■ **What is being asked**
When the word "lines" shows up in a line of the data below, copy that whole line.

━━━━━ Records for this task

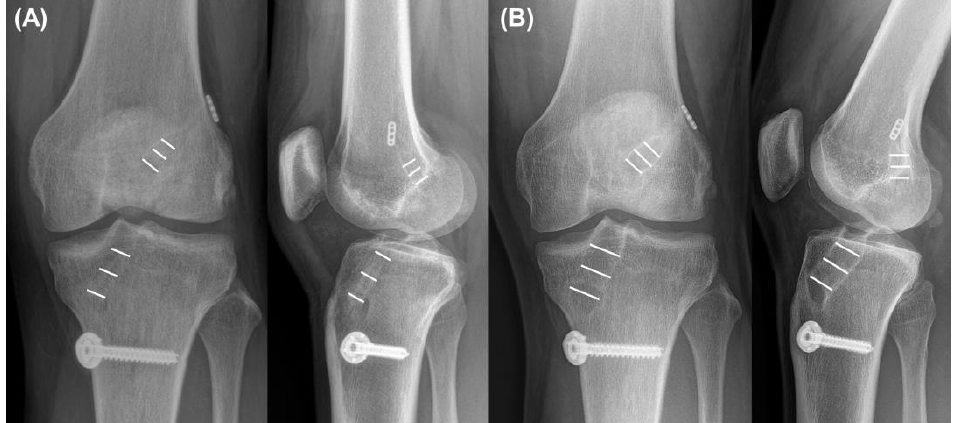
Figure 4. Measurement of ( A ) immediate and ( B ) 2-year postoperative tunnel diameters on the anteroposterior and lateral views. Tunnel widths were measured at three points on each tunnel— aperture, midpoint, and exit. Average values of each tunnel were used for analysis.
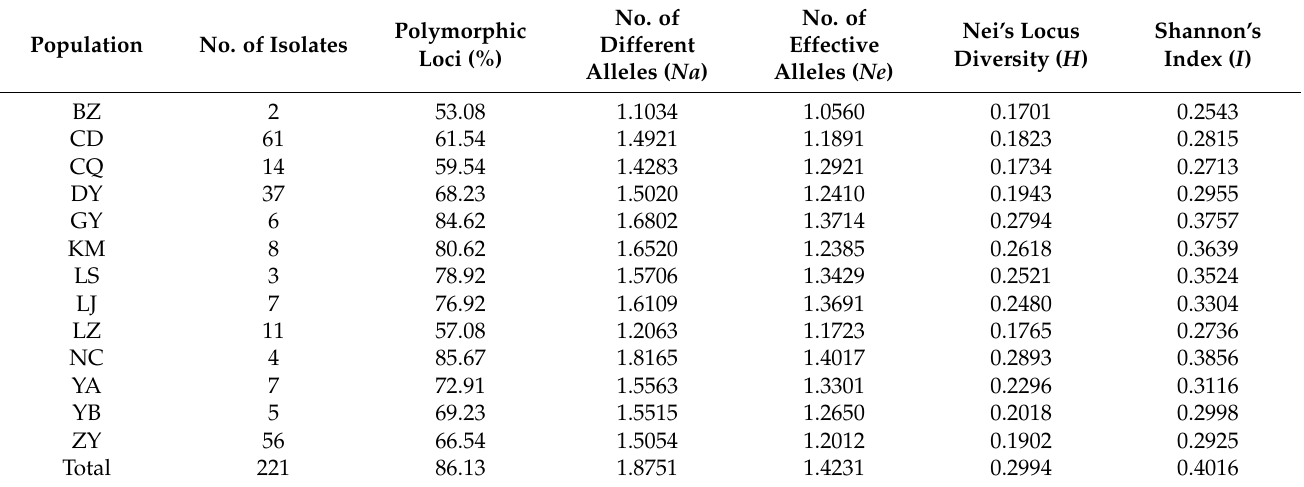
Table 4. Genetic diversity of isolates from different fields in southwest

━━━━━━━━━━
━━━━━ Records for this task

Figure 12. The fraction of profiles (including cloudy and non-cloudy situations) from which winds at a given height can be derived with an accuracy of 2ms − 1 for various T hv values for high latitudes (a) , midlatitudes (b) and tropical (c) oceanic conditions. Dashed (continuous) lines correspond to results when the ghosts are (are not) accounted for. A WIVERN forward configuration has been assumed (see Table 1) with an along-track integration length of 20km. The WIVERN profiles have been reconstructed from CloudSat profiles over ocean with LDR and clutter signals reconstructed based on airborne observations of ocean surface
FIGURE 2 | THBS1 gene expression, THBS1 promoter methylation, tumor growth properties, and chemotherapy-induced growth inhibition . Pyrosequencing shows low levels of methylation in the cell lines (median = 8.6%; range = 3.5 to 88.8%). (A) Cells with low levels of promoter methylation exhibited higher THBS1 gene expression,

━━━━━━━━━━
━━━━━ Records for this task

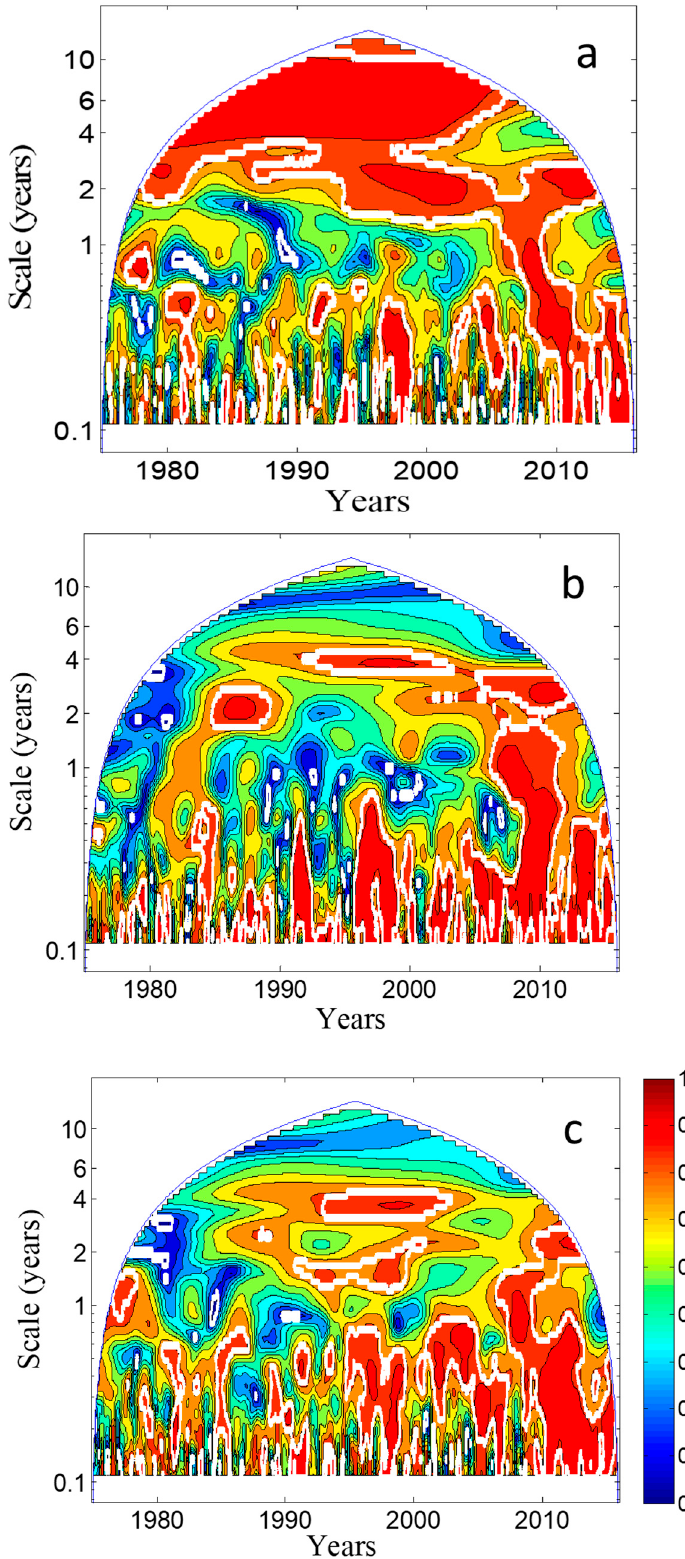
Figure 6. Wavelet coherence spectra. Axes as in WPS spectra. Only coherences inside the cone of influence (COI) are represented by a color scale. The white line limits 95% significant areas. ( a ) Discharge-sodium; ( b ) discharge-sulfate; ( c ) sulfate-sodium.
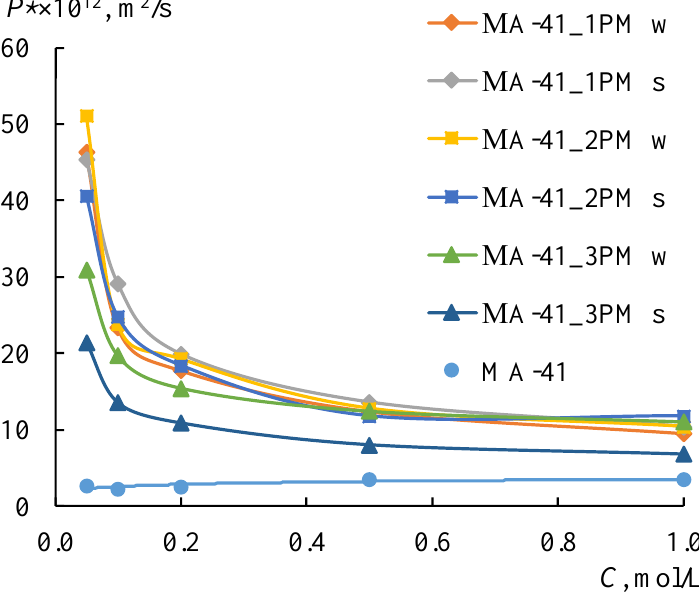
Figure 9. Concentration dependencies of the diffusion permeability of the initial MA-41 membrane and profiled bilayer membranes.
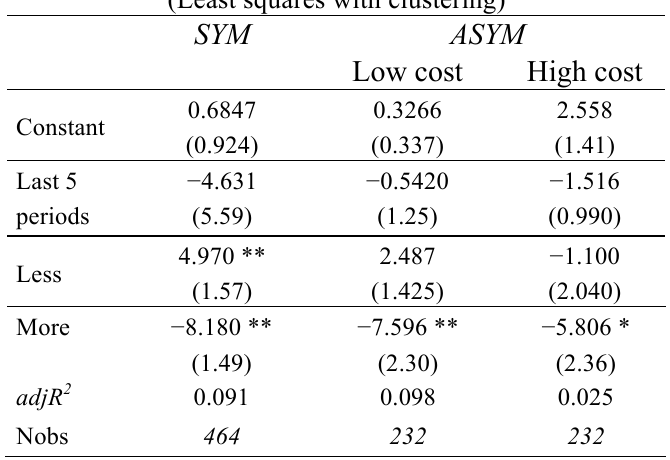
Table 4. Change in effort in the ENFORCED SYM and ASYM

━━━━━━━━━━

■ **Expected answer**
Figure 12. The fraction of profiles (including cloudy and non-cloudy situations) from which winds at a given height can be derived with an accuracy of 2ms − 1 for various T hv values for high latitudes (a) , midlatitudes (b) and tropical (c) oceanic conditions. Dashed (continuous) lines correspond to results when the ghosts are (are not) accounted for. A WIVERN forward configuration has been assumed (see Table 1) with an along-track integration length of 20km. The WIVERN profiles have been reconstructed from CloudSat profiles over ocean with LDR and clutter signals reconstructed based on airborne observations of ocean surface
FIGURE 2 | THBS1 gene expression, THBS1 promoter methylation, tumor growth properties, and chemotherapy-induced growth inhibition . Pyrosequencing shows low levels of methylation in the cell lines (median = 8.6%; range = 3.5 to 88.8%). (A) Cells with low levels of promoter methylation exhibited higher THBS1 gene expression,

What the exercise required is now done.